On Monday, the stock advanced more than 11 percent after a report said Air France-KLM, Lufthansa and British Airways were all interested in SAS, in which Denmark, Norway and Sweden together own 50 percent.
Tuesday’s further gains were driven by comments from Norwegian Trade and Industry Minister Trond Giske setting out the conditions Oslo would want met for the sale of its 14.3 percent holding.
“Any deal [on the airline] must aim to maintain jobs, it must also ensure there is a good service for Norway and third, we want a good price for our shares,” Giske said in a TDN Finans news agency report.
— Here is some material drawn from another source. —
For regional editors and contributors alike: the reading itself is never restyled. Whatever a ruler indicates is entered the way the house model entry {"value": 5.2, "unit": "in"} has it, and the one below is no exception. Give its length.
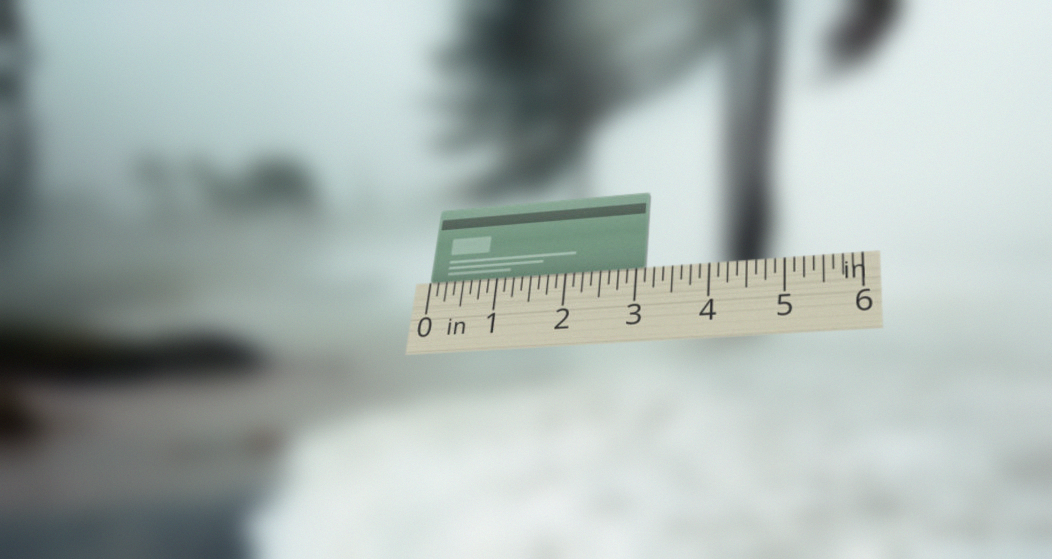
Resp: {"value": 3.125, "unit": "in"}
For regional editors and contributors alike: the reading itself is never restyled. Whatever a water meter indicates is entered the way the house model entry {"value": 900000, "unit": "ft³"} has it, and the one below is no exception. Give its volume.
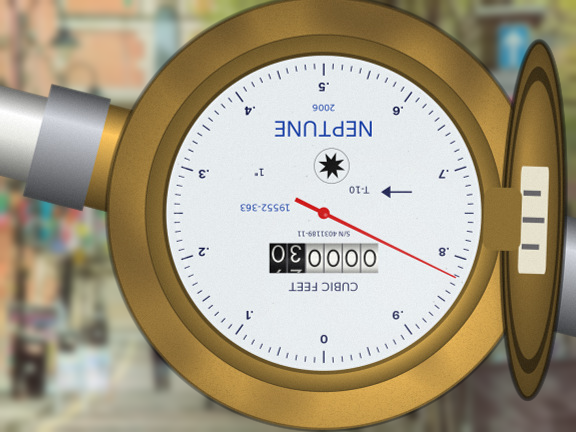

Giske added that his government was not currently in talks on a sale with either Stockholm, which holds 21.4 percent in SAS, or Copenhagen, which also owns 14.3 percent.
In late Tuesday afternoon trade, SAS shares were up 9.6 percent, while the Stockholm market overall was down 0.5 percent.
In February last year, the Swedish government said it was interested in reducing its holding in SAS at an “opportune moment” and Denmark and Norway followed suit.
SAS has been hard-hit by the rise of low-cost airline Norwegian and by plunging passenger traffic numbers in the wake of the global economic crisis. Rumours of a sell-off have been circulating since 2008, with Lufthansa seen as the most probable buyer.
Late last month, SAS shares soared on rumours that Lufthansa, already an SAS partner on some routes, could make an offer for the Scandinavian company as early as the first quarter of 2011.
An SAS spokesman reached on Monday said the company would not comment on market rumours.